O problema da menina estava nas medidas. O braço não alcançava a cabeça, o tão cobiçado objeto de desejo, o Bombril escondido no penteado. Foi então que aconteceu a catástrofe: buscando apoio na cadeira, a traidora se fechou prendendo sua perna. Só quem ficou entalado em uma cadeira dobrável sabe a dor que dá na canela, sem dizer nos braços. O hematoma da canela dava para esconder com calças compridas, mas os beliscões demoraram mais para sair.
Mesmo assim ela continuou. Como os animais que usam o olfato, ela usava o tato. Ia para escola sentindo o chapiscado dos muros, as reentrâncias das paredes, o pelo áspero ou macio dos cachorros com quem fizera amizade, cumprimentando os colegas passando a mão nos seus cabelos, sedosos, lisos, crespos e assim por diante.
Mas um dia, sempre tem o bendito dia, foi traída pela audição.
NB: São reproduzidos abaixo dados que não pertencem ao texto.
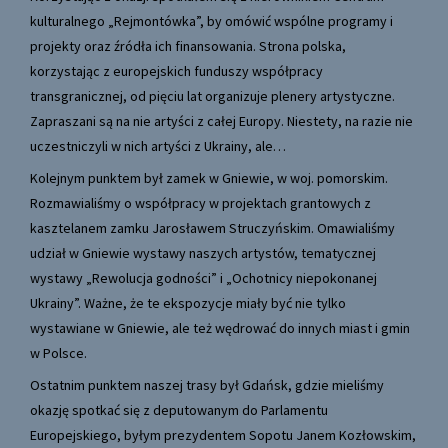
kulturalnego „Rejmontówka”, by omówić wspólne programy i
projekty oraz źródła ich finansowania. Strona polska,
korzystając z europejskich funduszy współpracy
transgranicznej, od pięciu lat organizuje plenery artystyczne.
Zapraszani są na nie artyści z całej Europy. Niestety, na razie nie
uczestniczyli w nich artyści z Ukrainy, ale…
Kolejnym punktem był zamek w Gniewie, w woj. pomorskim.
Rozmawialiśmy o współpracy w projektach grantowych z
kasztelanem zamku Jarosławem Struczyńskim. Omawialiśmy
udział w Gniewie wystawy naszych artystów, tematycznej
wystawy „Rewolucja godności” i „Ochotnicy niepokonanej
Ukrainy”. Ważne, że te ekspozycje miały być nie tylko
wystawiane w Gniewie, ale też wędrować do innych miast i gmin
w Polsce.
Ostatnim punktem naszej trasy był Gdańsk, gdzie mieliśmy
okazję spotkać się z deputowanym do Parlamentu
Europejskiego, byłym prezydentem Sopotu Janem Kozłowskim,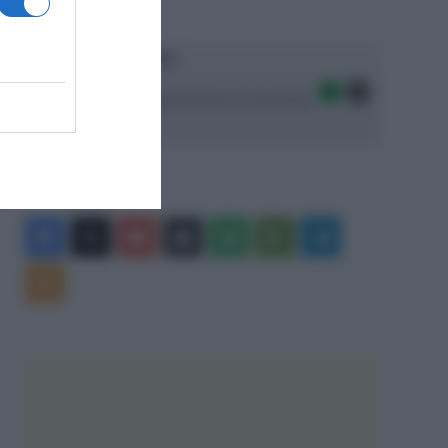
Ascolta SpazioTalk!
Seguici sulle migliori piattaforme di streaming:
Facebook
X
You
Apple
Spotify
Google
Telegram
Tube
Play
RSS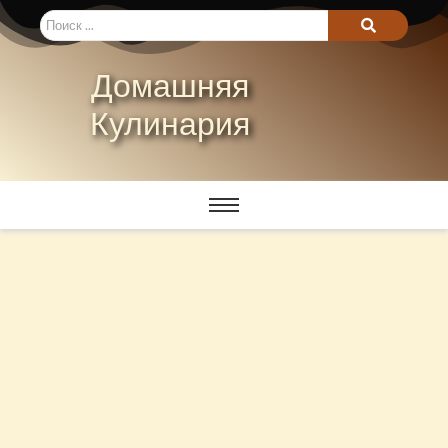
Домашняя
Кулинария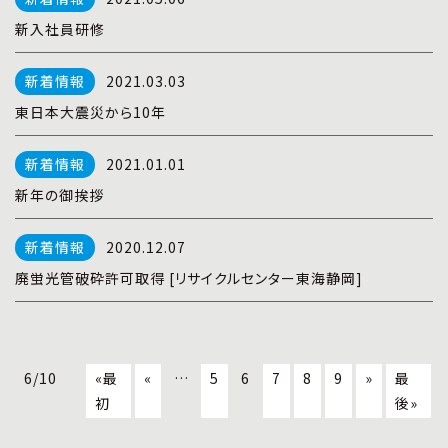
新入社員研修
2021.03.03
東日本大震災から10年
2021.01.01
新年の御挨拶
2020.12.07
廃蛍光管破砕許可取得 [リサイクルセンター東海静岡]
6/10
«最
«
…
5
6
7
8
9
»
最
初
後»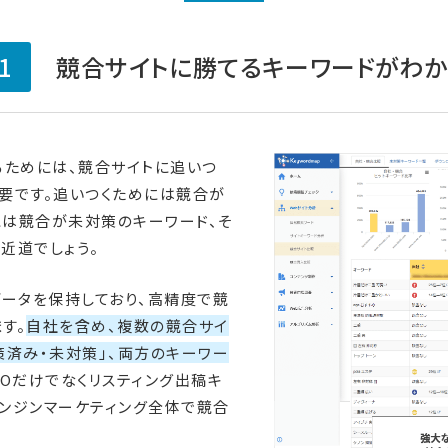
1
競合サイトに勝てるキーワードがわか
るためには、競合サイトに追いつ
要です。追いつくためには競合が
には競合が未対策のキーワード、そ
近道でしょう。
ドデータを保持しており、高精度で競
す。
自社を含め、複数の競合サイ
策済み・未対策」、両方のキーワー
EOだけでなくリスティング出稿キ
ンジンマーケティング全体で競合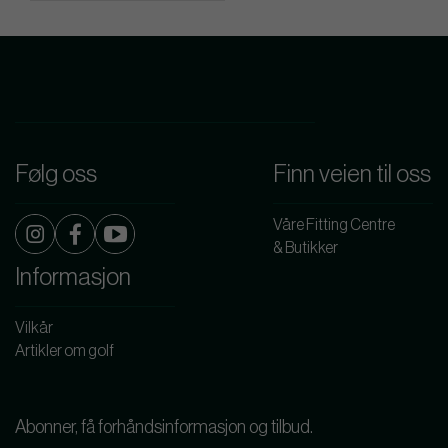
Følg oss
Finn veien til oss
Våre Fitting Centre
& Butikker
Informasjon
Vilkår
Artikler om golf
Abonner, få forhåndsinformasjon og tilbud.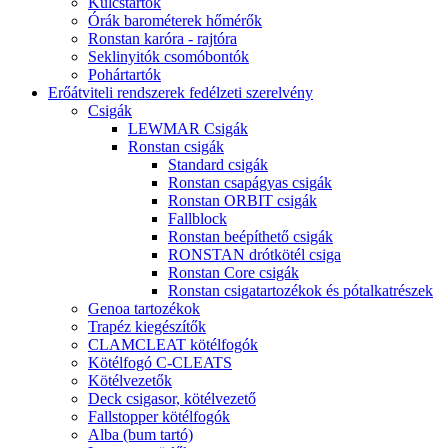
Kulcstartók
Órák barométerek hőmérők
Ronstan karóra - rajtóra
Seklinyitók csomóbontók
Pohártartók
Erőátviteli rendszerek fedélzeti szerelvény
Csigák
LEWMAR Csigák
Ronstan csigák
Standard csigák
Ronstan csapágyas csigák
Ronstan ORBIT csigák
Fallblock
Ronstan beépíthető csigák
RONSTAN drótkötél csiga
Ronstan Core csigák
Ronstan csigatartozékok és pótalkatrészek
Genoa tartozékok
Trapéz kiegészítők
CLAMCLEAT kötélfogók
Kötélfogó C-CLEATS
Kötélvezetők
Deck csigasor, kötélvezető
Fallstopper kötélfogók
Alba (bum tartó)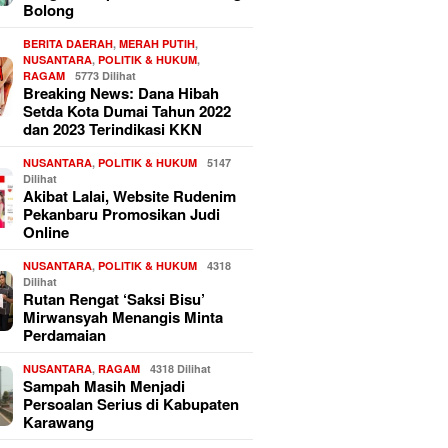
Bolong
BERITA DAERAH
,
MERAH PUTIH
,
NUSANTARA
,
POLITIK & HUKUM
,
RAGAM
5773 Dilihat
Breaking News: Dana Hibah
Setda Kota Dumai Tahun 2022
dan 2023 Terindikasi KKN
NUSANTARA
,
POLITIK & HUKUM
5147
Dilihat
Akibat Lalai, Website Rudenim
Pekanbaru Promosikan Judi
Online
NUSANTARA
,
POLITIK & HUKUM
4318
Dilihat
Rutan Rengat ‘Saksi Bisu’
Mirwansyah Menangis Minta
Perdamaian
NUSANTARA
,
RAGAM
4318 Dilihat
Sampah Masih Menjadi
Persoalan Serius di Kabupaten
Karawang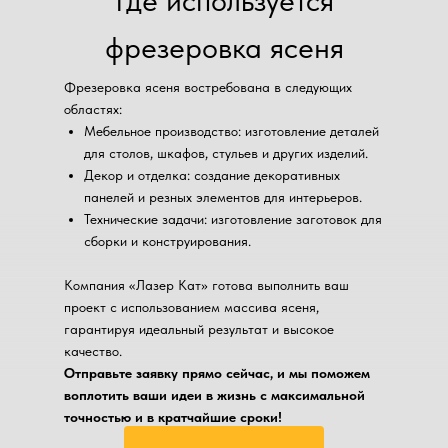
Где используется
фрезеровка ясеня
Фрезеровка ясеня востребована в следующих
областях:
Мебельное производство: изготовление деталей
для столов, шкафов, стульев и других изделий.
Декор и отделка: создание декоративных
панелей и резных элементов для интерьеров.
Технические задачи: изготовление заготовок для
сборки и конструирования.
Компания «Лазер Кат» готова выполнить ваш
проект с использованием массива ясеня,
гарантируя идеальный результат и высокое
качество.
Отправьте заявку прямо сейчас, и мы поможем
воплотить ваши идеи в жизнь с максимальной
точностью и в кратчайшие сроки!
Este sentido era provido de uma ponte, aquela que leva uma informação de um ouvido para o outro, poucas vezes parava no parapeito para deixar um diálogo interessante, algo que pudesse ser usado talvez, quem sabe no futuro.
A manhã que havia começado tranquila mudou com o zum-zum-zum de mulheres. Uma conversa atrás da outra complementava o ocorrido: a paraguaia matou o marido!
A dita paraguaia, se é que tinha esta nacionalidade, era uma mulher muito bonita, morena de cabelos longos e lisos, de olhos puxados e corpo bem feito, valorizado pelas roupas coloridas, longe dos matizes desbotados como as vidas da maioria das donas-de-casa da vila.
Era vista com reservas pelas outras mulheres, não se metia em rodinhas formadas nas eternas varreduras das calçadas, ponto de coleta das informações cotidianas. Também não tinha filhos, uns diziam que nem era casada com o investigador de polícia, com quem vivia. Podia ser por força do seu trabalho, mas quase não ficava em casa e mantinha distância da maioria da população local. Mesmo quando a freguesia feminina ia comprar tecidos da paraguaia, sim, ela vendia cortes de fazendas em casa, o dito investigador não era visto na casa.
A notícia corrente era que ele fora morto a facadas pela mulher ainda que a mesma tinha cortado parte de seu corpo e entregue ao delegado de plantão. Pronto! Estava formada a confusão, a derradeira para a menina com os olhos na ponta dos dedos. Inquirira a mãe sobre o assunto, mas a resposta era sempre a mesma: isso não é assunto para criança descalça! Como saber, sentir a notícia? Companheira de longa data, a menina loira de cabelos encaracolados, que denunciava a sua ascendência negra, e com grandes sardas no nariz, se não cúmplice ativa, aceitava passivamente as idéias da menina do tato hiperativo. Precisavam verificar “in loco” o ocorrido.
Era preciso traças estratégias para chegar ao velório e descobrir qual parte faltava, ouviram falar do pescoço, seria mesmo? Muros e cercas foram pulados, quarteirões aumentados para evitar encontrar algum conhecido que pudesse denunciar a excursão ao local da tragédia. Se as mães soubessem, os braços ficariam coloridos de matizes que variavam do roxo ao verde-azulado.
Finalmente, chegaram ao local onde o corpo estava exposto. A menina começou a pesquisa pelas flores, sentiu suas pétalas que já estavam perdendo o viço ficando moles sem a textura peculiar. As velas choravam deixando um rastro de lágrimas quentes que se desmanchavam ao toque, ficando planas e o rosto do morto, reparou a menina, não tinha a aspereza da barba masculina, estava liso, sedoso, sereno. Olharam por alto, abaixo, dos lados e nada denunciava a mutilação: mãos cruzadas, pés juntos, orelhas e nariz no lugar. Que mistério! O mais importante foi a cura da mania da menina com os olhos na ponta dos dedos; quando tocou no morto e sentiu a textura da morte, fria, impassível e irremediável. Parou de querer tocar em tudo.
*A autora, historiadora e escritora, é associada efetiva titular da cadeira n°34 do Instituto Histórico e Geográfico de Mato Grosso do Sul(IHGMS).